Des puzzles amusants
Comme avec les autres jeux de la série, Half-Life : Alyx est ponctué de casse-têtes. Certains sont liés à la gravité et à notre environnement (comment faire descendre un soldat mort attaché au plafond pour lui voler son arme, par exemple), alors que d’autres sont « artificiels » : des puzzles virtuels à résoudre avec un outil que l’on a à notre disposition, afin d’ouvrir une porte verrouillée, par exemple.
Ces puzzles me rappellent un peu le hacking dans la série Deus Ex. Dans l’ensemble, je les trouve assez simples, mais amusants à résoudre. Ceux qui profitent des trois dimensions touchent particulièrement la cible. Manipuler une balle virtuelle avec ses mains pour savoir où faire passer une ligne virtuelle au travers est amusant et original, par exemple.
D’autres jeux en réalité virtuelle ont expérimenté avec la formule par le passé, mais ces casse-têtes s’intègrent bien à Half-Life : Alyx, sans casser le rythme. Ils en font un jeu plus varié, qui respecte en plus l’esprit de ses prédécesseurs.
Le jeu qu’on veut en pleine pandémie?
Il est difficile de passer sous silence qu’après 13 ans d’absence, Half-Life nous revienne en pleine pandémie. Certains diront que c’est pour le mieux, puisque cela permet au joueur de s’évader complètement, d’autres diront que c’est pour le pire, puisque celui-ci passe un peu inaperçu et qu’il est plus difficile que jamais de trouver un casque compatible.
Les deux visions se tiennent. Personnellement, j’aurais repoussé le lancement de quelques mois (j’ai plus envie de jouer à un jeu gentil comme Animal Crossing qu’à Half-Life : Alyx par les temps qui courent), mais dans un cas comme dans l’autre, le nouveau jeu de Valve demeurera pertinent pendant encore longtemps.

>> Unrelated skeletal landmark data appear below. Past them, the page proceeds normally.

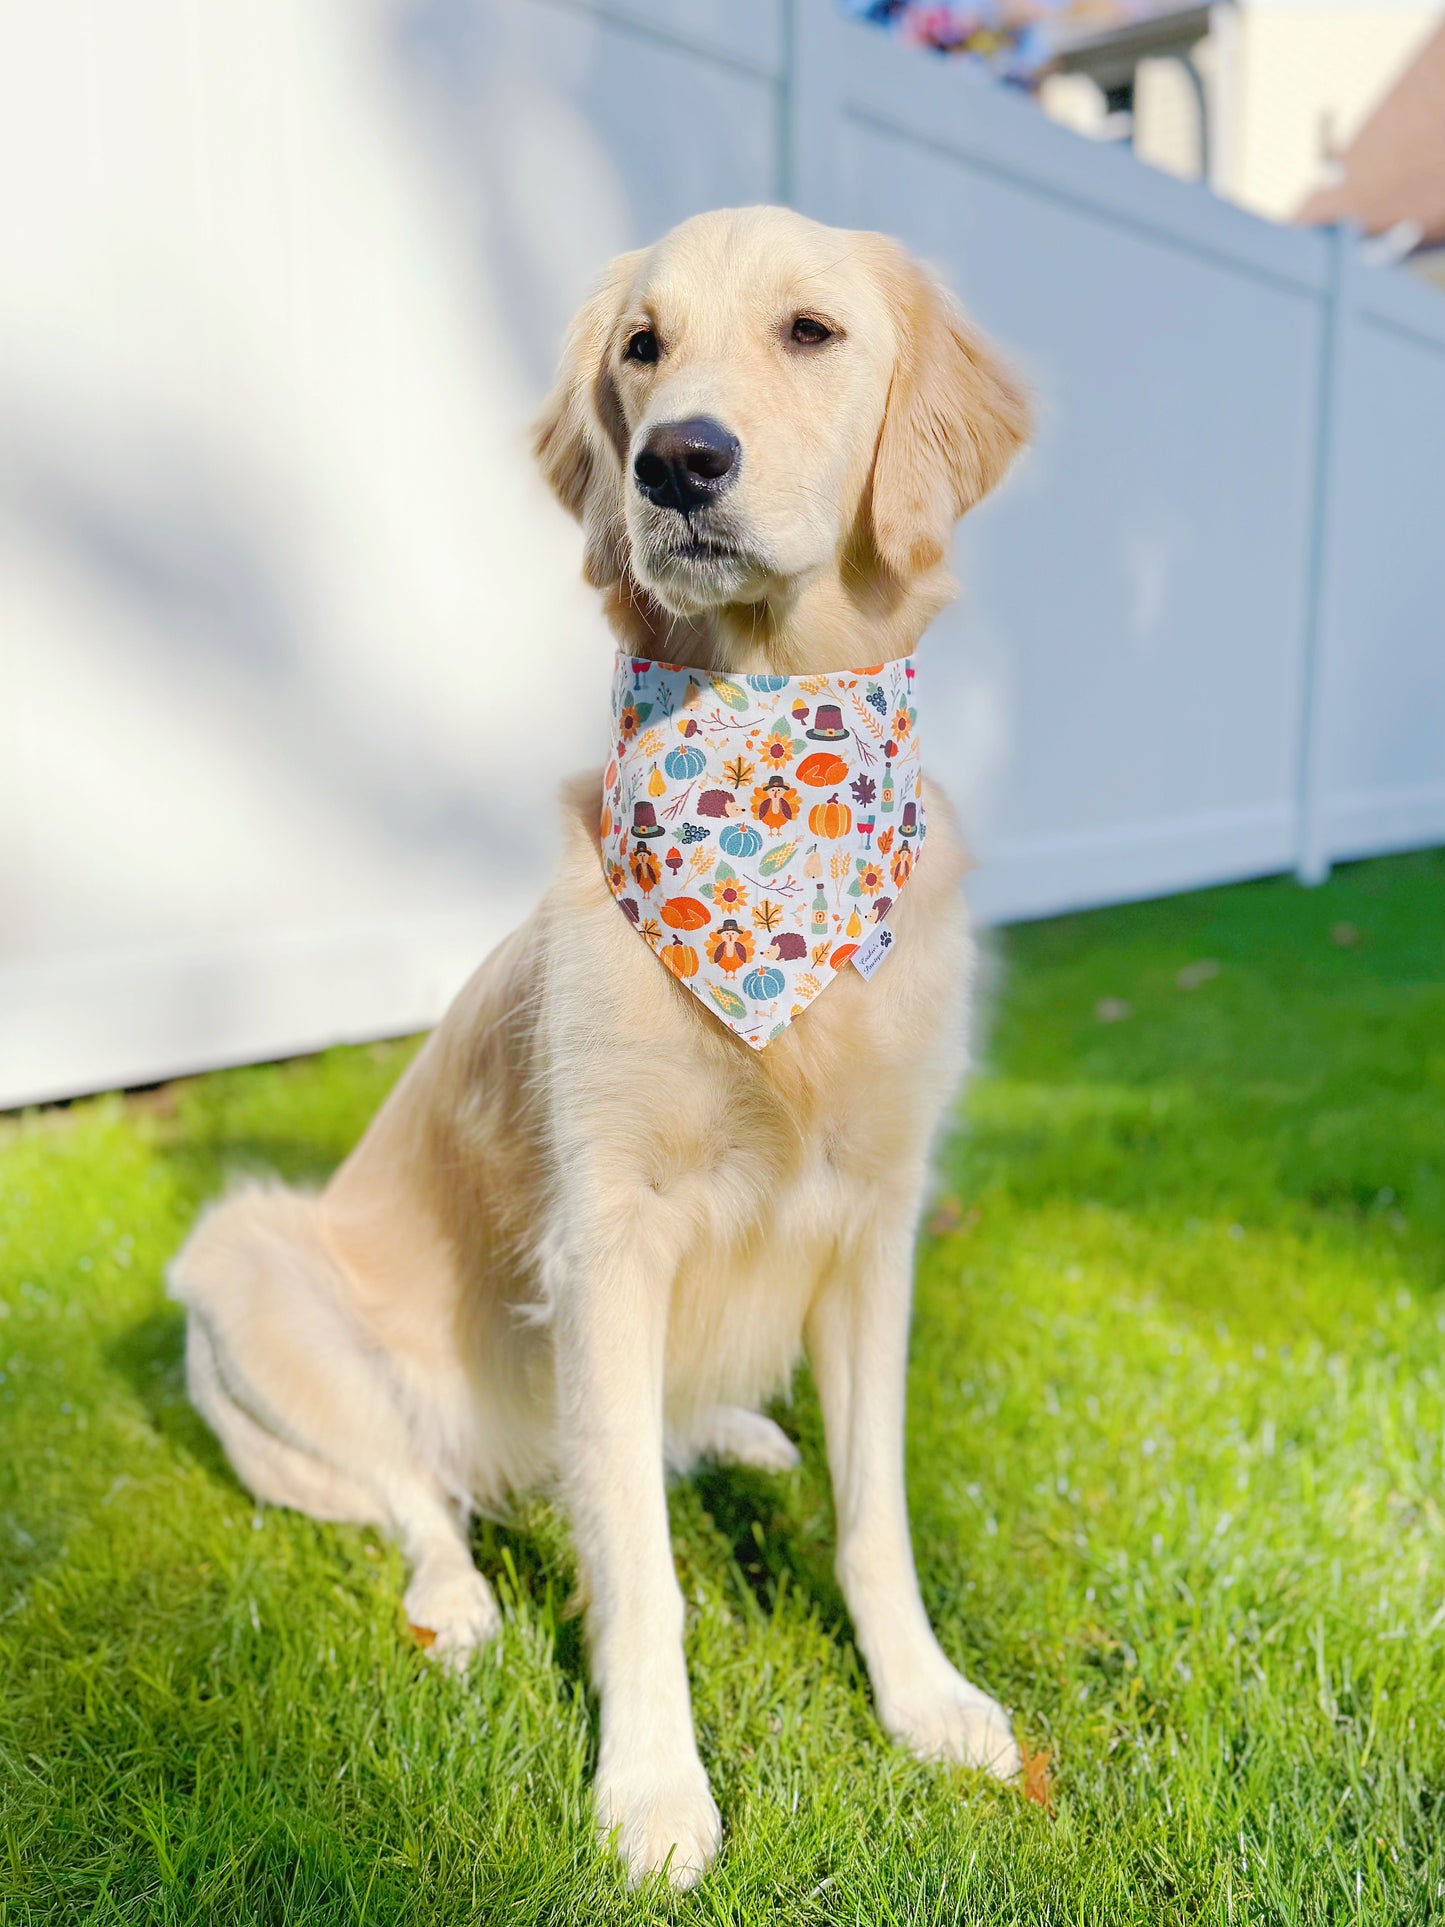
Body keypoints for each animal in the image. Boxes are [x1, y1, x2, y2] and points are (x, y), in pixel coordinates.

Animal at [166, 207, 1032, 1880]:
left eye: (811, 332)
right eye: (643, 347)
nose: (677, 461)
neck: (768, 772)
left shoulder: (876, 1218)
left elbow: (873, 1515)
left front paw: (924, 1698)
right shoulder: (606, 1238)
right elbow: (638, 1562)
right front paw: (650, 1786)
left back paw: (743, 1433)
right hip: (243, 1272)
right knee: (417, 1490)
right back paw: (456, 1597)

C’est après tout le seul jeu en réalité virtuelle de cette envergure sur le marché, et Valve a réussi à démontrer qu’il est possible de réaliser quelque chose digne des meilleurs jeux traditionnels avec cette technologie. Je suis convaincu que ce sera un achat obligé pour tout nouveau propriétaire de casque de réalité virtuelle pendant encore plusieurs années.